The term “late retirement” is often synonymous with “delayed retirement,” which suggests applying later to receive larger retirement benefits. The first chance to qualify for Social Security is when you turn 62 years of age. However, doing so then would mean getting less than your maximum benefit amount. You can delay yourself, and if you do so for long enough, you will receive more than the maximum benefit thanks to delayed retirement credits.

Why You Shouldn’t Retire Early

You might be delaying your retirement to grow your savings. However, some financially sound seniors continue working to build up their retirement benefits before taking them. Either way, it’s advisable to not retire when you hit 62 years (unless you have sufficient savings) because you will take a 25 percent cut in your benefits. Even at 63 you lose roughly 2 -percent, at 64 it’s around 13.3 percent and if you retire at 65, you still lose an estimated 6.7 percent.

Why Retire at 66 Years or Older?

Waiting until you are 66 years old will allow you to capture 100 percent of your potential payment amount. You can increase your Social Security benefits even more by delaying it even longer. The increase in payment size caps at 70 years of age, when you receive 130 percent of your full retirement benefit. The benefit increase is 8 percent at 67 years, 16 percent at 68 years and 24 percent at 69 years of age.

Does a Delayed Retirement Really Profit You?

The biggest perk is having more time to save towards larger Social Security benefits and a bigger retirement savings fund in general. Your multiplier on your benefits is the result of not claiming for previous years. There’s no back pay, but retroactive payments are sometimes an option. Be careful here — if you take six months of retroactive benefits right at 70 years, your application is at 69.5 years instead, which means a 4 percent lower benefit rate.

Is a Delayed Retirement Better for Your Spouse?

One argument for a late retirement is that it can help your spouse by increasing their benefits after your death. The survivor’s benefit your spouse can qualify for will increase as you prolong your retirement past 66 years of age. The benefit for the survivor will be determined by when their spouse dies. The amount they will get is equivalent to the entitled amount of the deceased individual. At 70 years or older, the survivor could claim 130 percent. However, the widower cannot increase their survivor benefit by waiting, as the delayed retirement credits stop when their spouse dies.

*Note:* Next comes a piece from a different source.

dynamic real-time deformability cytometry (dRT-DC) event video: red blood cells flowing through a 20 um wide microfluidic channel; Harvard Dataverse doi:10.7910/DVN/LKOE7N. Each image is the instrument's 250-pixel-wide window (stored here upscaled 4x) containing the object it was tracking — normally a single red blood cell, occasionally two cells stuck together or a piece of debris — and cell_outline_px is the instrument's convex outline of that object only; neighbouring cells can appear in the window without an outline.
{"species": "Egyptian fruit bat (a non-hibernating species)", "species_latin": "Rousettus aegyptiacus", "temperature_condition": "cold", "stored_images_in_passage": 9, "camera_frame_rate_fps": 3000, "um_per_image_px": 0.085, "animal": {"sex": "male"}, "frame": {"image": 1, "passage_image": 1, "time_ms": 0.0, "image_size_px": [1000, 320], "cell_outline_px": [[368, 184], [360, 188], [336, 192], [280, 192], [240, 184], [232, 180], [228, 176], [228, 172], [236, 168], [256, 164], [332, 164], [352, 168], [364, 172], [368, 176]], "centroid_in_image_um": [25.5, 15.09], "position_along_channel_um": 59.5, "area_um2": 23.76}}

You Should Still Sign Up for Medicare

It is possible for medical insurance to cost more if you delay your retirement. You can do so by applying online like you would for retirement benefits — but selecting the Medicare-only option. You can request Medicare between three months before and three months after your 65th birthday. Check on your employer (and your spouse’s) to see if your medical benefits cover doctors’ services and other medical costs. If so, look into the special enrollment period, as you will not need to apply for Medicare’s Plan B coverage right away. By not qualifying yourself for the special enrollment, there is a risk of paying more in premiums each month for your health coverage.

Deciding when to retire is not just about your benefit calculations. You should assess your personal life, your other financials and the implications it will have on your spouse and dependents. However, when it comes to building a bigger recurring income post-retirement, there’s no doubting the value that comes if you do delay.